Europan: Time to combat the UK's risk-averse culture
Is there anybody out there with the clout to get a Europan project off the ground? While other countries use the competition to kick-start architectural careers, Britain has a pitiful track record of winning schemes which never quite see the light of day. Last time round, in 2001, all this was set to change. Each of the three British sites was championed by a client who expressed a clear commitment to seeing tangible results. Fast forward to 2003 and their enthusiasm has waned - not one of the three winning schemes is any nearer to seeing the light of day.
This time, to avoid the embarrassment of backing yet another damp squib, the UK has declined to contribute a single site. This year's theme, design in suburbia, might have provided an ideal opportunity for one of our volume housebuilders to distinguish themselves from their competitors by joining forces with the public sector and assuming responsibility for providing a Europan site and getting the winning project built.
The advantages are many: publicity; prestige; the intensive creative input of some of the world's most promising architects and the support of any number of organisations (Europan, the ODPM, RIBA, CABE, ) who would be happy to provide whatever advice, consultancy and support are needed to help the project come to life. It does, of course, involve considerable effort, a great deal of time and extensive collaboration between various different parties. Most of all it requires a willingness to take a risk on untried talent - an area where our own track record is particularly dire.

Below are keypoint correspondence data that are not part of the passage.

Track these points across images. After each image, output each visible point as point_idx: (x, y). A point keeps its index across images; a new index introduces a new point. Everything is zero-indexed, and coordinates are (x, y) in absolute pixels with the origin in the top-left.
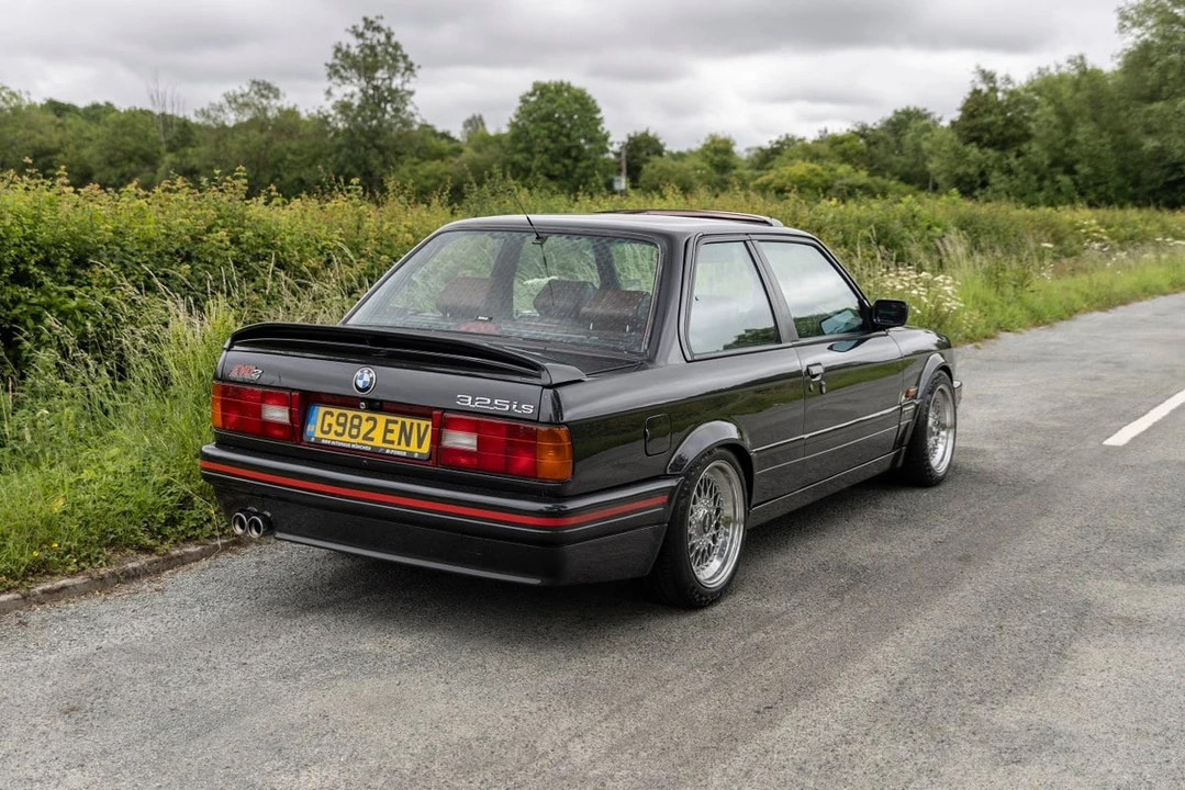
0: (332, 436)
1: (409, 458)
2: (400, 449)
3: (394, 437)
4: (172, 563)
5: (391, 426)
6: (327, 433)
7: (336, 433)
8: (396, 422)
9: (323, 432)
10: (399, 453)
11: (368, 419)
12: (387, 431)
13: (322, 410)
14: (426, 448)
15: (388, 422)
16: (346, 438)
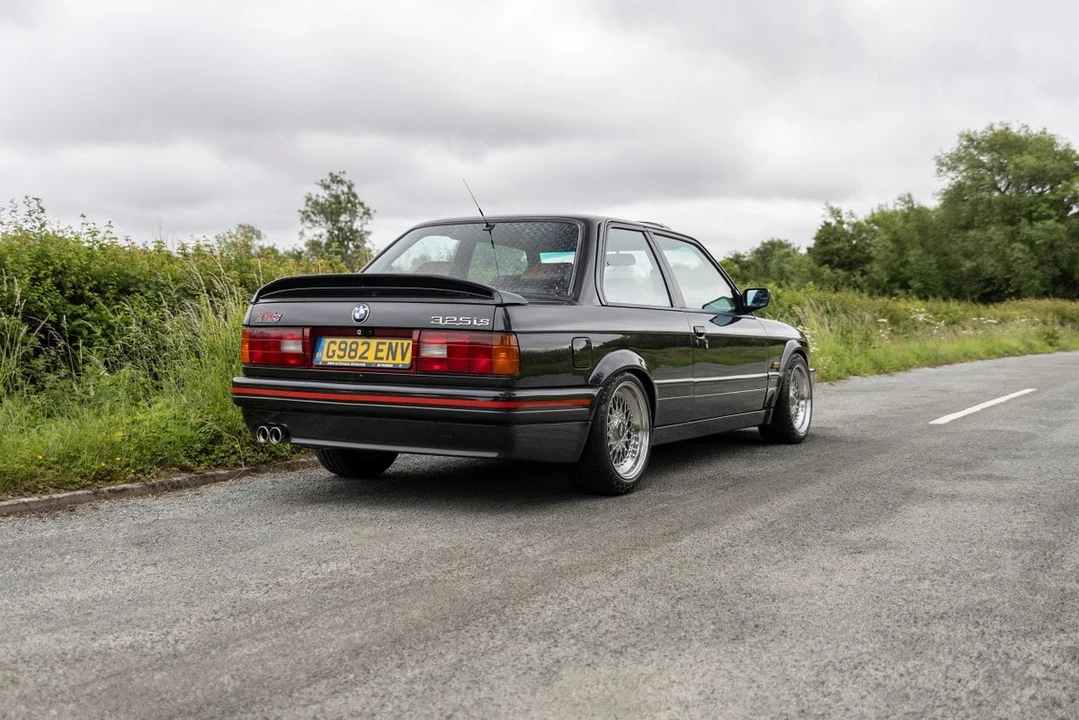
0: (335, 358)
1: (395, 369)
2: (388, 363)
3: (383, 354)
4: (207, 480)
5: (380, 347)
6: (332, 357)
7: (339, 356)
8: (385, 343)
9: (328, 356)
10: (387, 366)
11: (363, 344)
12: (378, 350)
13: (327, 341)
14: (408, 360)
15: (378, 344)
16: (346, 359)
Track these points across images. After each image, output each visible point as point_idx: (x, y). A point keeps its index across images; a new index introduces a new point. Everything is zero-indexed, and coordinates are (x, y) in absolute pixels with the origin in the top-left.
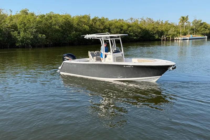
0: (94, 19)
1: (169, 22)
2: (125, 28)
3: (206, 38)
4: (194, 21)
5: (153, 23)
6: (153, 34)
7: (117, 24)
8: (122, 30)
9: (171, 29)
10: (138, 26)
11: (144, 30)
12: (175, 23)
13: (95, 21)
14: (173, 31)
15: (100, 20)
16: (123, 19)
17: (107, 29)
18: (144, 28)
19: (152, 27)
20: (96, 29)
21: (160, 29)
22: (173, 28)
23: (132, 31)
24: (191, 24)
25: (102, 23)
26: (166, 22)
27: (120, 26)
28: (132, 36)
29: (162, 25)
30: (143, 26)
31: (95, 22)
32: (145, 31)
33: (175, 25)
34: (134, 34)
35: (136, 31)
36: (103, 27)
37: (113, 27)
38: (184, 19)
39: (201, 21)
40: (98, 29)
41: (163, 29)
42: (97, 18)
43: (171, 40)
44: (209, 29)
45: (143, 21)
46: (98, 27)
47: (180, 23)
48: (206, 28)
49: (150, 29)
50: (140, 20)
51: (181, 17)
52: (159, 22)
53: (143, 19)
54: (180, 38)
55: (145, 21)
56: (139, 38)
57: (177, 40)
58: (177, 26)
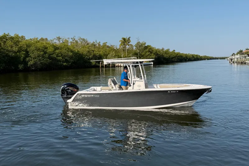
0: (2, 36)
1: (108, 44)
2: (50, 50)
3: (152, 64)
4: (137, 43)
5: (88, 44)
6: (89, 59)
7: (39, 45)
8: (45, 53)
9: (111, 53)
10: (68, 49)
11: (77, 53)
12: (114, 45)
13: (4, 40)
14: (113, 55)
15: (12, 38)
16: (46, 39)
17: (23, 51)
18: (76, 51)
19: (87, 49)
20: (7, 51)
21: (97, 53)
22: (113, 52)
23: (60, 55)
24: (134, 48)
25: (15, 43)
26: (104, 44)
27: (43, 48)
28: (60, 62)
29: (99, 48)
30: (74, 48)
31: (5, 42)
32: (78, 55)
33: (115, 48)
34: (63, 58)
35: (65, 54)
36: (17, 49)
37: (32, 48)
38: (125, 41)
39: (145, 43)
40: (10, 51)
41: (101, 52)
42: (8, 35)
43: (111, 67)
44: (154, 54)
45: (74, 41)
46: (9, 48)
47: (122, 46)
48: (151, 53)
49: (85, 53)
50: (71, 40)
51: (122, 39)
52: (95, 43)
53: (75, 39)
54: (122, 65)
55: (77, 42)
56: (71, 64)
57: (118, 66)
58: (117, 49)
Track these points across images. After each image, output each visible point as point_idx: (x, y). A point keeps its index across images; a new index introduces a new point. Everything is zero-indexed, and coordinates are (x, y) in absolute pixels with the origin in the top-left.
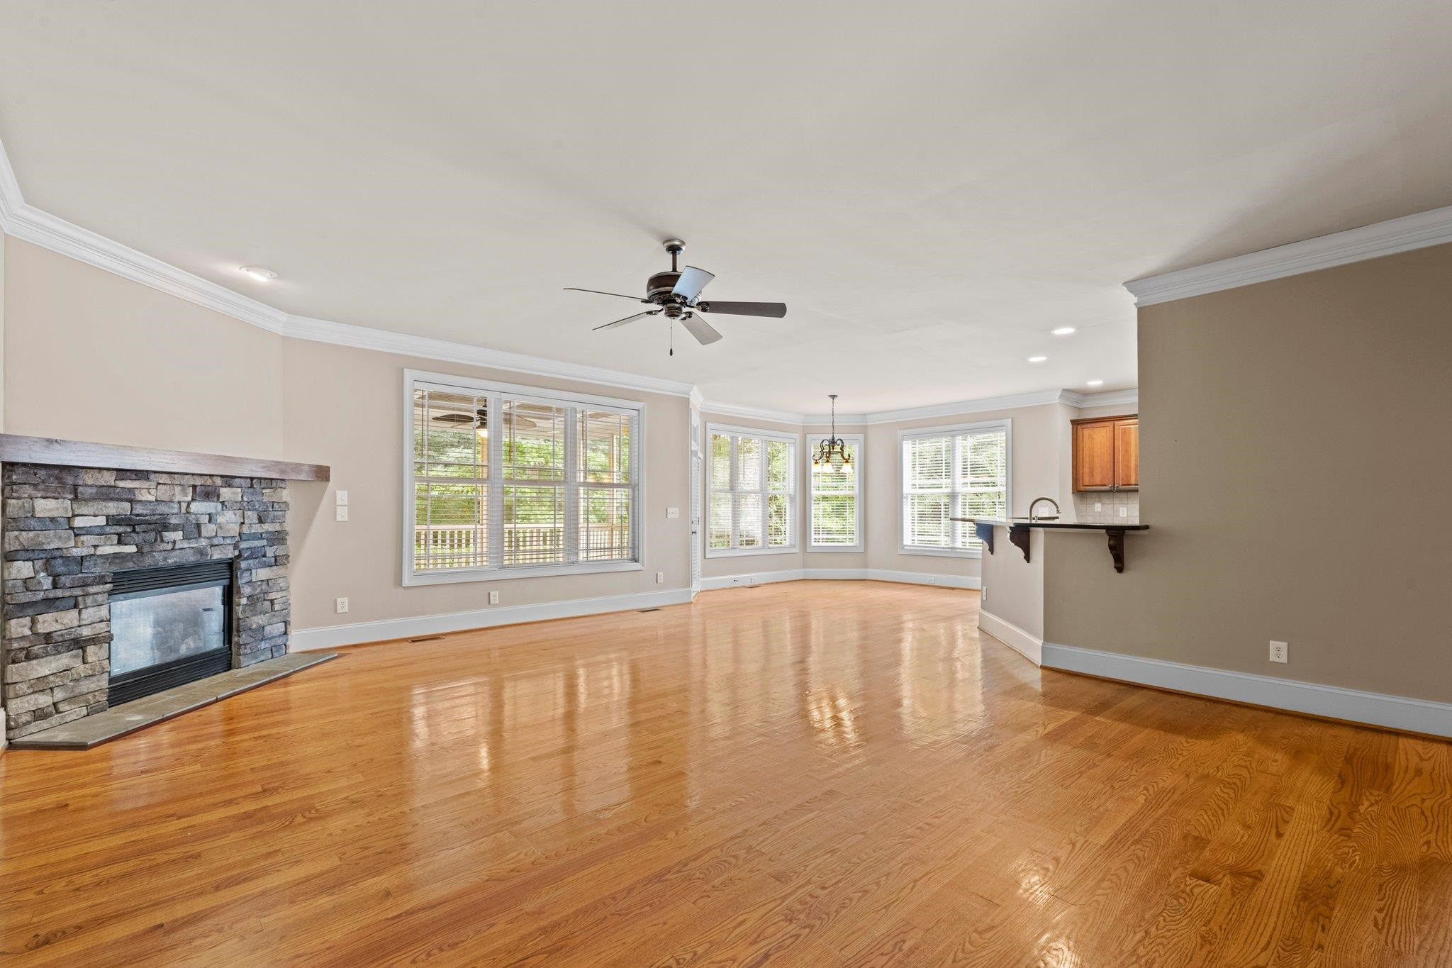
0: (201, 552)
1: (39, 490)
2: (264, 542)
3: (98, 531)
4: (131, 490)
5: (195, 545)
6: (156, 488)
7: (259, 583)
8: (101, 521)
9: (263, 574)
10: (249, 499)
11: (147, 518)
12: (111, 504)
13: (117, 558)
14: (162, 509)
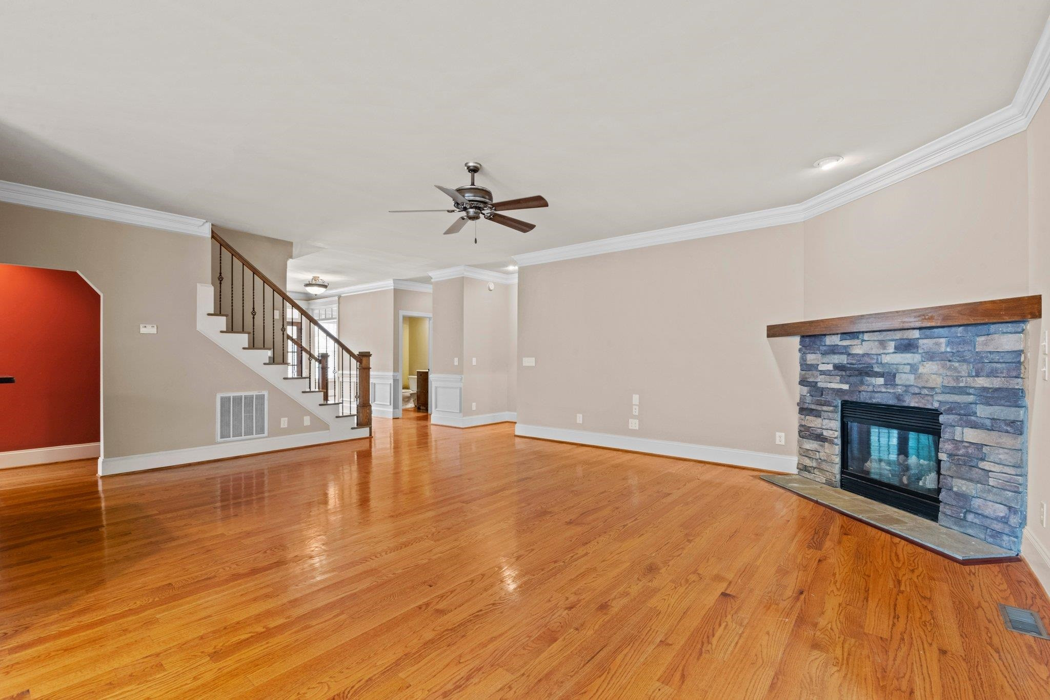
0: (899, 397)
1: (807, 349)
2: (971, 398)
3: (828, 373)
4: (846, 347)
5: (892, 391)
6: (862, 344)
7: (966, 444)
8: (830, 367)
9: (971, 435)
10: (953, 349)
11: (855, 366)
12: (836, 357)
13: (840, 392)
14: (866, 359)
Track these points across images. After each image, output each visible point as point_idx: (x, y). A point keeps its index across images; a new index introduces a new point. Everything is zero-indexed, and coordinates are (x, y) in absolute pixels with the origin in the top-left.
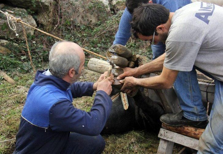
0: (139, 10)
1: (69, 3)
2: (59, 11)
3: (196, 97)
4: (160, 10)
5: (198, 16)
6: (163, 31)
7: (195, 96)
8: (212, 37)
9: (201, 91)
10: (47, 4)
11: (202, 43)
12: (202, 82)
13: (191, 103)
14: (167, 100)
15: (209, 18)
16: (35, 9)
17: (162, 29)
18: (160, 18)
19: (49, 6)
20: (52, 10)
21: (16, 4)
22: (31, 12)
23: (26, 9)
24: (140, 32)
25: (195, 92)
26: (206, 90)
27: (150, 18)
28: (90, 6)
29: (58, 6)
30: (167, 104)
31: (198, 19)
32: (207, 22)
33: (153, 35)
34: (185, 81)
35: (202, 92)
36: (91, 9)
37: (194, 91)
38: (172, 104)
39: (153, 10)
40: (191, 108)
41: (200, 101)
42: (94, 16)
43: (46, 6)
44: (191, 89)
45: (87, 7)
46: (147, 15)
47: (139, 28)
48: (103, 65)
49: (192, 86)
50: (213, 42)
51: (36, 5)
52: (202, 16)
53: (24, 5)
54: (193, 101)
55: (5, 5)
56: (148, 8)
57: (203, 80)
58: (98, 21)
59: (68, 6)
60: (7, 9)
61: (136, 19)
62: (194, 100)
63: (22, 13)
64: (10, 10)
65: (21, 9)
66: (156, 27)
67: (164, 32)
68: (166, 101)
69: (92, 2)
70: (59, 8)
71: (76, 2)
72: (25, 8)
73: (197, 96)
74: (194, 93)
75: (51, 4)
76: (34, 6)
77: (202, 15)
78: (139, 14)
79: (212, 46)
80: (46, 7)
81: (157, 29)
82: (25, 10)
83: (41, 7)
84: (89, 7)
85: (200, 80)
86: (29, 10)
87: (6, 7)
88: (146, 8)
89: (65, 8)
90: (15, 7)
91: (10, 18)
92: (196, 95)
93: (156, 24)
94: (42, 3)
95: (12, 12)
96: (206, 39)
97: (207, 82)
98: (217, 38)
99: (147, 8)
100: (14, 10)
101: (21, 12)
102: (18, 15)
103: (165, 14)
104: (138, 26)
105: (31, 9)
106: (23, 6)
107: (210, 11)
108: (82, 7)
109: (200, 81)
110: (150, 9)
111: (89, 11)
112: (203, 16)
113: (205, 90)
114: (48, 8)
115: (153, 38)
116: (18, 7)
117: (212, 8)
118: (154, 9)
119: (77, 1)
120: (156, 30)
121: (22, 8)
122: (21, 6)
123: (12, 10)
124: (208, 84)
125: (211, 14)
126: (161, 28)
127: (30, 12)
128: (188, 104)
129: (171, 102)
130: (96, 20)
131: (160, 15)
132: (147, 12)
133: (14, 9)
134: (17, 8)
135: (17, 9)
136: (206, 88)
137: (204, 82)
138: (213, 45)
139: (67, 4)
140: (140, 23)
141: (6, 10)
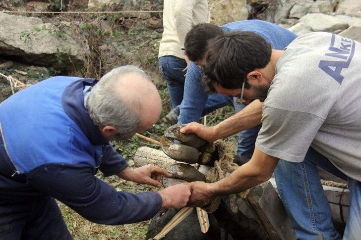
0: (216, 42)
1: (116, 54)
2: (100, 68)
3: (320, 215)
4: (255, 44)
5: (324, 66)
6: (259, 81)
7: (319, 213)
8: (347, 107)
9: (330, 202)
10: (80, 58)
11: (328, 117)
12: (331, 186)
13: (312, 226)
14: (271, 220)
15: (344, 72)
16: (62, 67)
17: (258, 77)
18: (254, 58)
19: (83, 61)
20: (88, 67)
21: (30, 61)
22: (55, 72)
23: (48, 67)
24: (218, 82)
25: (317, 206)
26: (338, 202)
27: (236, 58)
28: (150, 58)
29: (98, 60)
30: (272, 228)
31: (323, 72)
32: (340, 79)
33: (242, 87)
34: (299, 187)
35: (331, 205)
36: (151, 63)
37: (316, 204)
38: (280, 227)
39: (242, 44)
40: (312, 236)
41: (328, 221)
42: (157, 74)
43: (79, 61)
44: (309, 200)
45: (145, 60)
46: (231, 53)
47: (217, 76)
48: (159, 158)
49: (312, 196)
50: (348, 116)
51: (62, 61)
52: (331, 68)
53: (44, 62)
54: (316, 222)
55: (14, 63)
56: (233, 40)
57: (332, 182)
58: (163, 81)
59: (115, 59)
60: (17, 69)
61: (211, 58)
62: (318, 220)
63: (40, 75)
64: (22, 70)
65: (39, 68)
66: (246, 75)
67: (261, 83)
68: (269, 223)
69: (153, 52)
70: (100, 63)
71: (128, 53)
72: (46, 67)
73: (322, 213)
74: (317, 208)
75: (86, 57)
76: (60, 62)
77: (330, 66)
78: (217, 50)
79: (346, 123)
80: (80, 63)
81: (248, 78)
82: (45, 69)
83: (71, 63)
84: (149, 60)
85: (327, 182)
86: (52, 69)
87: (16, 66)
88: (228, 39)
89: (110, 63)
90: (30, 64)
91: (16, 84)
92: (320, 211)
93: (246, 68)
94: (73, 57)
95: (25, 73)
96: (335, 111)
97: (340, 187)
98: (355, 110)
99: (230, 40)
100: (28, 70)
101: (38, 73)
102: (33, 77)
103: (263, 52)
104: (215, 71)
105: (55, 67)
106: (43, 64)
107: (345, 58)
108: (137, 60)
109: (327, 185)
110: (236, 41)
111: (148, 66)
112: (333, 69)
113: (337, 200)
114: (83, 64)
115: (242, 93)
116: (35, 65)
117: (348, 53)
118: (243, 41)
119: (130, 51)
120: (247, 80)
121: (41, 66)
122: (40, 63)
123: (25, 69)
124: (341, 190)
125: (346, 65)
126: (255, 76)
127: (53, 72)
128: (306, 228)
129: (278, 224)
130: (160, 80)
131: (255, 52)
132: (231, 47)
133: (29, 68)
134: (33, 66)
135: (32, 68)
136: (339, 198)
137: (335, 186)
138: (347, 121)
139: (112, 56)
140: (217, 66)
141: (15, 70)
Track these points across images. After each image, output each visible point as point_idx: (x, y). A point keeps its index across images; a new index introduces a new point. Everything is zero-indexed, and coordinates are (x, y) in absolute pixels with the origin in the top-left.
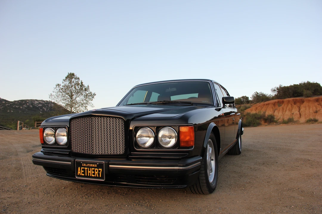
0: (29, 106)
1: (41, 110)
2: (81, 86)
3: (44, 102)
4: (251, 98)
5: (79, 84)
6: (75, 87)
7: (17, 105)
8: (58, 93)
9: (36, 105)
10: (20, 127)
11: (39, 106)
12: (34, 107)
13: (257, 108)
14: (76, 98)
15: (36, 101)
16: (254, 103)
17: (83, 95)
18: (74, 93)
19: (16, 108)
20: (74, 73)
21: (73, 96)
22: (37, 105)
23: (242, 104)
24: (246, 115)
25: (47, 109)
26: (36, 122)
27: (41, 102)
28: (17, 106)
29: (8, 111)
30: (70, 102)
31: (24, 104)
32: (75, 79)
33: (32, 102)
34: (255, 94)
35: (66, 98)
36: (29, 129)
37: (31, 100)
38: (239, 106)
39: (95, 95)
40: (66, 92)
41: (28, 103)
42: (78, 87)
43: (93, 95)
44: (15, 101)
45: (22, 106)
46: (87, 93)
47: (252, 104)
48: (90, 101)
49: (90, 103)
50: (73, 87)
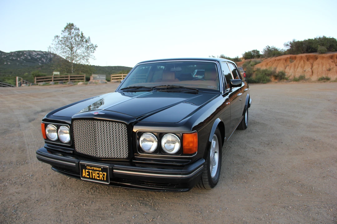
0: (26, 58)
1: (40, 61)
2: (81, 37)
3: (42, 53)
4: (262, 52)
5: (79, 35)
6: (75, 39)
7: (13, 56)
8: (57, 45)
9: (34, 56)
10: (19, 83)
11: (38, 58)
12: (32, 58)
13: (267, 64)
14: (76, 50)
15: (34, 52)
16: (264, 57)
17: (83, 47)
18: (74, 45)
19: (13, 60)
20: (73, 23)
21: (73, 49)
22: (36, 57)
23: (252, 58)
24: (256, 71)
25: (46, 60)
26: (36, 78)
27: (39, 53)
28: (14, 58)
29: (5, 63)
30: (71, 54)
31: (21, 56)
32: (75, 30)
33: (29, 53)
34: (266, 48)
35: (66, 51)
36: (29, 86)
37: (29, 51)
38: (249, 60)
39: (97, 47)
40: (65, 44)
41: (25, 54)
42: (79, 39)
43: (94, 47)
44: (12, 53)
45: (20, 58)
46: (88, 44)
47: (262, 59)
48: (91, 54)
49: (91, 56)
50: (73, 38)
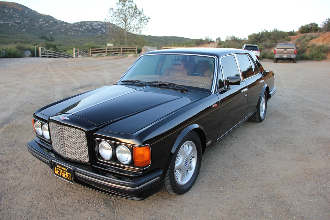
0: (88, 28)
1: (100, 31)
2: (135, 9)
3: (102, 24)
4: (321, 25)
5: (133, 7)
6: (129, 11)
7: (77, 27)
8: (112, 17)
9: (94, 27)
10: (75, 54)
11: (98, 28)
12: (93, 29)
13: (325, 39)
14: (130, 22)
15: (94, 23)
16: (323, 31)
17: (137, 18)
18: (128, 17)
21: (127, 21)
22: (96, 27)
23: (308, 33)
24: (311, 46)
25: (106, 30)
26: (91, 49)
27: (99, 23)
28: (77, 29)
29: (69, 33)
30: (125, 26)
31: (83, 26)
32: (129, 2)
33: (90, 23)
34: (326, 21)
35: (120, 23)
36: (84, 57)
37: (90, 21)
38: (305, 34)
39: (149, 19)
40: (120, 16)
41: (87, 24)
42: (132, 11)
43: (147, 19)
44: (75, 23)
45: (82, 28)
46: (142, 16)
47: (320, 33)
48: (144, 26)
49: (144, 27)
50: (127, 11)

The future of British architecture is desperately in need of patrons who are prepared to make that leap of faith. It has long since been a source of embarrassment that many Europan entrants select a non-UK site on the basis that it gives them a realistic chance of seeing their competition entry turn into a commission. And it is even more disheartening that this year's entrants do not have any choice but to select a foreign site. The UK's risk-averse culture has already forced many of our brightest talents to forge careers abroad. It is time to redress the balance.